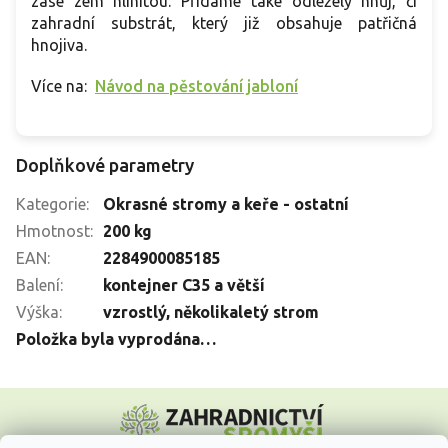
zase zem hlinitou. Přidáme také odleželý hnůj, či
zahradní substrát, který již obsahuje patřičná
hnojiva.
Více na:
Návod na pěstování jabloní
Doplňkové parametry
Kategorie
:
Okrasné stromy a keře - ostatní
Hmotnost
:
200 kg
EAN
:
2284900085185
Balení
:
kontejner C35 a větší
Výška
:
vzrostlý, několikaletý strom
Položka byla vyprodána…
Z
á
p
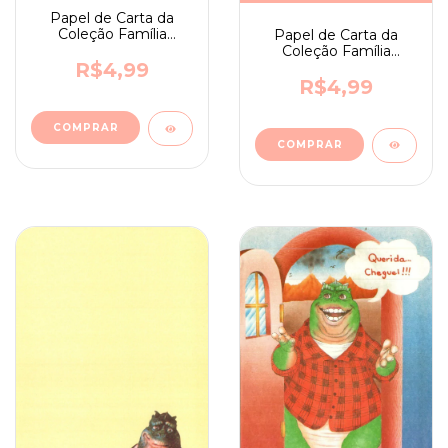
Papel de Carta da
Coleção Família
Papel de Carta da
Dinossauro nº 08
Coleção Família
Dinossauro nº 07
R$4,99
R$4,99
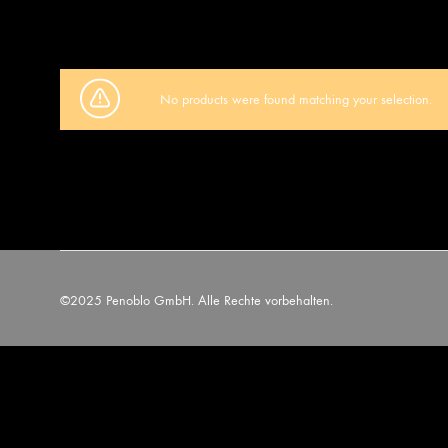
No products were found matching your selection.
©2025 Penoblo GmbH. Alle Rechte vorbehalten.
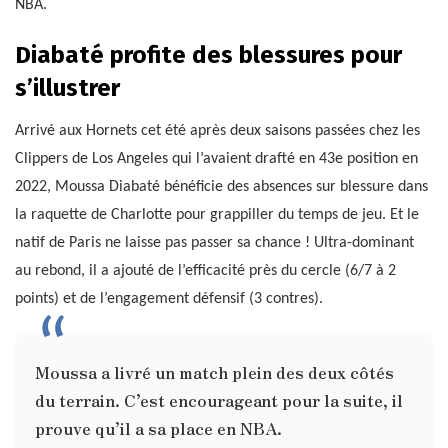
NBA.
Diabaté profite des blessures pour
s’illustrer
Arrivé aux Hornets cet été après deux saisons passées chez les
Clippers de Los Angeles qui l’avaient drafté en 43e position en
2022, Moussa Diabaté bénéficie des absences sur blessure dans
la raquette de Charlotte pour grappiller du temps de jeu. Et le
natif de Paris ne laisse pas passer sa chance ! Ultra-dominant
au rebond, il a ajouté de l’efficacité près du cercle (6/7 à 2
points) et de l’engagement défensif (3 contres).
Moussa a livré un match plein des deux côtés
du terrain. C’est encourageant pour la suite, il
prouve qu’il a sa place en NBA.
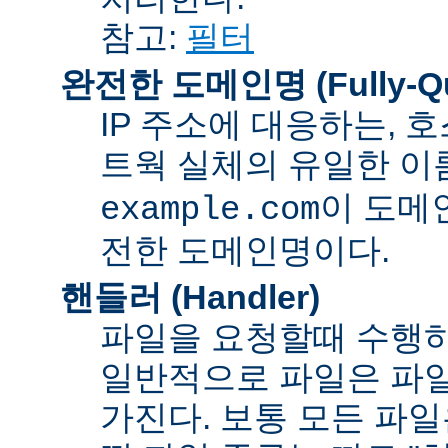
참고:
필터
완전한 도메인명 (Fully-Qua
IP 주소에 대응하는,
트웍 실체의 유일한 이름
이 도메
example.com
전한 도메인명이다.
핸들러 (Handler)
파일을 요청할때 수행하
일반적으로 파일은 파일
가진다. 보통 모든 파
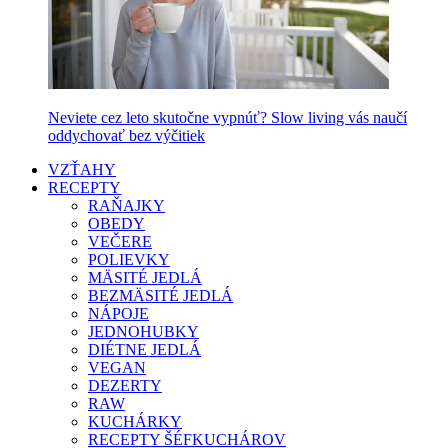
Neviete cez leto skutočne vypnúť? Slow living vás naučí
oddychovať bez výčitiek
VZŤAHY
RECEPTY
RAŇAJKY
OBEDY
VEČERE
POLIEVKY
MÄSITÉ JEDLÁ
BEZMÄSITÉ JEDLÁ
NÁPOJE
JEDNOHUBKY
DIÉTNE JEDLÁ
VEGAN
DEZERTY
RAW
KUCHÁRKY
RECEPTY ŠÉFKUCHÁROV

★ ★ ★ ★ ★

AIM OF THE TASK - Pull out the text read from every page in the listing above, line for line and unchanged, and leave the pictures out of your answer.

EXPECTED ANSWER -
zase zem hlinitou. Přidáme také odleželý hnůj, či
zahradní substrát, který již obsahuje patřičná
hnojiva.
Více na:
Návod na pěstování jabloní
Doplňkové parametry
Kategorie
:
Okrasné stromy a keře - ostatní
Hmotnost
:
200 kg
EAN
:
2284900085185
Balení
:
kontejner C35 a větší
Výška
:
vzrostlý, několikaletý strom
Položka byla vyprodána…
Z
á
p
Papel de Carta da
Coleção Família
Papel de Carta da
Dinossauro nº 08
Coleção Família
Dinossauro nº 07
R$4,99
R$4,99
No products were found matching your selection.
©2025 Penoblo GmbH. Alle Rechte vorbehalten.
NBA.
Diabaté profite des blessures pour
s’illustrer
Arrivé aux Hornets cet été après deux saisons passées chez les
Clippers de Los Angeles qui l’avaient drafté en 43e position en
2022, Moussa Diabaté bénéficie des absences sur blessure dans
la raquette de Charlotte pour grappiller du temps de jeu. Et le
natif de Paris ne laisse pas passer sa chance ! Ultra-dominant
au rebond, il a ajouté de l’efficacité près du cercle (6/7 à 2
points) et de l’engagement défensif (3 contres).
Moussa a livré un match plein des deux côtés
du terrain. C’est encourageant pour la suite, il
prouve qu’il a sa place en NBA.
참고:
필터
완전한 도메인명 (Fully-Qua
IP 주소에 대응하는,
트웍 실체의 유일한 이름
이 도메
example.com
전한 도메인명이다.
핸들러 (Handler)
파일을 요청할때 수행하
일반적으로 파일은 파일
가진다. 보통 모든 파
Neviete cez leto skutočne vypnúť? Slow living vás naučí
oddychovať bez výčitiek
VZŤAHY
RECEPTY
RAŇAJKY
OBEDY
VEČERE
POLIEVKY
MÄSITÉ JEDLÁ
BEZMÄSITÉ JEDLÁ
NÁPOJE
JEDNOHUBKY
DIÉTNE JEDLÁ
VEGAN
DEZERTY
RAW
KUCHÁRKY
RECEPTY ŠÉFKUCHÁROV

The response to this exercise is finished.